Can't this be moved / deleted and put into a forum conversation? LJ's reviews are credible, lets not ruin it.


----------



## Furnitude (Oct 18, 2008)

Moderators, please remove this post. The review section on Lumberjocks is helpful because it is organized. If people are allowed to post things like this and call them reviews, the whole system will break down. There are plenty of places on Lumberjocks to post opinions about tools. The review section should strictly be for reviews only.


----------



## ccweems (Apr 9, 2011)

A few answers:
1. I thought the topic was important yet I didn't see the issue brought up in the review section. Burying it in some forum would likely hide it from those looking for reviews which include all of the important data. I gave it a 5 star review because that seemed fairer than anything less.

2. I was at the largest supplier of equipment in Houston whose clients are mostly businesses. As such I wouldn't be surprised that when several people of varying experience are using the saw mistakes will happen.

3. It is doubtless that individuals owning the saws rarely have a misfire but then I also expect that these same individuals are less likely to lose a finger to the saw.

4. My main point was that we will only have a durable solution when a saw stop (generic in this case) is developed that can be reset for little or no cost. The federal government is considering requiring all table saws to have some type of blade brake. While this might be reasonable on a $1000 saw it likely that such a requirement would have a substantial yet undermined effect on cheaper saws. Implementing it prematurely might eliminate less expensive table saws from the market and drive the costs up on used equipment which is often stripped of any guards thus possibly making things less safe than before.

A similar rule in the attempt to save fingers was applied with great success to lawnmowers. The rule was not applied until inexpensive bakes were developed that required no operator intervention. This brings us to the ultimate point of the discussion; the Saw Stop is an effective safety device but there is more work to do before we have a consummate solution.

5. I have no qualms about moving this post but I think regaling about a valuable safety feature will mislead potential buyers if not all the pertinent data concerning said feature are discussed. Perhaps they could include a link to this discussion wherever it is put?


----------



## LittleAl (Nov 6, 2010)

This 'review' makes me miss the people who hate SawStops because they think it breeds carelessness.


----------



## jonmulzer (Feb 7, 2011)

I appreciate the original poster's intentions, but this is not the correct area for this. In my mind, it is not even a concern. People defeat safety features all the time. I would wager that most of us do not even use the blade guard, which is defeating the most important and basic safety feature.

These saws have been around for a few years now and no one is up in arms because they go off prematurely all the time. It really is non-point. If every five years the blade brake activates and costs you $200, it really is not that big of a deal. If sometime in the decades you own it, it saves your fingers from even a few stitches you are still money ahead. When you use a Sawstop, you are going to have less trepidation when you make a cut. You will have less of those thoughts in the back of your head that if something goes wrong you might have to come up with a new way to open your beer. (that you enjoy only after being done with all of the power tools, hehe)

GIVEN ENTRIES:
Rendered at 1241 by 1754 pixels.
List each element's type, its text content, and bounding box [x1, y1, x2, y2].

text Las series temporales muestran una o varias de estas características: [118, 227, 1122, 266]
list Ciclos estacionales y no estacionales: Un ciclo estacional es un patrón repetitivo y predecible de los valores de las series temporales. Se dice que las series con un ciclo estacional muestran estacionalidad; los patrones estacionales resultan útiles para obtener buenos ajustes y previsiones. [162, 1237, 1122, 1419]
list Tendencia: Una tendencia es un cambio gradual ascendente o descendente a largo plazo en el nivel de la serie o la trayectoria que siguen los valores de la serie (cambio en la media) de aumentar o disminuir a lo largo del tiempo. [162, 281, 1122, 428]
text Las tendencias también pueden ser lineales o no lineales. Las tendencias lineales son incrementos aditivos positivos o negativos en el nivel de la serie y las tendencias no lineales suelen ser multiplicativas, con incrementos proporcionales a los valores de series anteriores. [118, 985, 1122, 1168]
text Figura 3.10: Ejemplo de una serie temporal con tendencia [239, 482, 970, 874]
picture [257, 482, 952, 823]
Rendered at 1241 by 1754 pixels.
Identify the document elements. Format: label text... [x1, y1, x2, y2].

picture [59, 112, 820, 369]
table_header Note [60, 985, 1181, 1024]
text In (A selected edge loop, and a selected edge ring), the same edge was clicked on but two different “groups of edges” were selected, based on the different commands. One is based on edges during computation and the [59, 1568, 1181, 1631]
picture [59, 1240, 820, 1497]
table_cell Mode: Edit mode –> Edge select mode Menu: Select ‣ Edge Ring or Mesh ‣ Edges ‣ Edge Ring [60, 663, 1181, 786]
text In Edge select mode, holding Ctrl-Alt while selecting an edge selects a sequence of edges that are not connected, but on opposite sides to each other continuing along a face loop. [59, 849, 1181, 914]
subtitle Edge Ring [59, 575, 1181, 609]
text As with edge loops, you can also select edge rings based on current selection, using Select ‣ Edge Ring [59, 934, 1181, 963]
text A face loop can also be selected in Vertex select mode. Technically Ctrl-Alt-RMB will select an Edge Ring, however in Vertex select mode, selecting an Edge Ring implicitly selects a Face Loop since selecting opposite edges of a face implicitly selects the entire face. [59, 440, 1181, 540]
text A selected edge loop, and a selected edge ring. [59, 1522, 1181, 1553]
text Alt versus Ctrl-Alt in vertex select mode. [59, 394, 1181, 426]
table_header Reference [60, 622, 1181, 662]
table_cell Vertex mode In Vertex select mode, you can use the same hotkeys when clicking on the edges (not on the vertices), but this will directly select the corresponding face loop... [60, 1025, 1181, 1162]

GIVEN INSTRUCTION 1:
Reproduce word for word the stretch of the SawStop thread from "A similar rule" through "(Nov 6, 2010)".
GIVEN INSTRUCTION 2:
In the records, transcribe without changes the stretch from the line that contains "text Las series" through the line that contains "list Ciclos estacionales".

WRITTEN REPLY 1:
A similar rule in the attempt to save fingers was applied with great success to lawnmowers. The rule was not applied until inexpensive bakes were developed that required no operator intervention. This brings us to the ultimate point of the discussion; the Saw Stop is an effective safety device but there is more work to do before we have a consummate solution.

5. I have no qualms about moving this post but I think regaling about a valuable safety feature will mislead potential buyers if not all the pertinent data concerning said feature are discussed. Perhaps they could include a link to this discussion wherever it is put?


----------



## LittleAl (Nov 6, 2010)

WRITTEN REPLY 2:
text Las series temporales muestran una o varias de estas características: [118, 227, 1122, 266]
list Ciclos estacionales y no estacionales: Un ciclo estacional es un patrón repetitivo y predecible de los valores de las series temporales. Se dice que las series con un ciclo estacional muestran estacionalidad; los patrones estacionales resultan útiles para obtener buenos ajustes y previsiones. [162, 1237, 1122, 1419]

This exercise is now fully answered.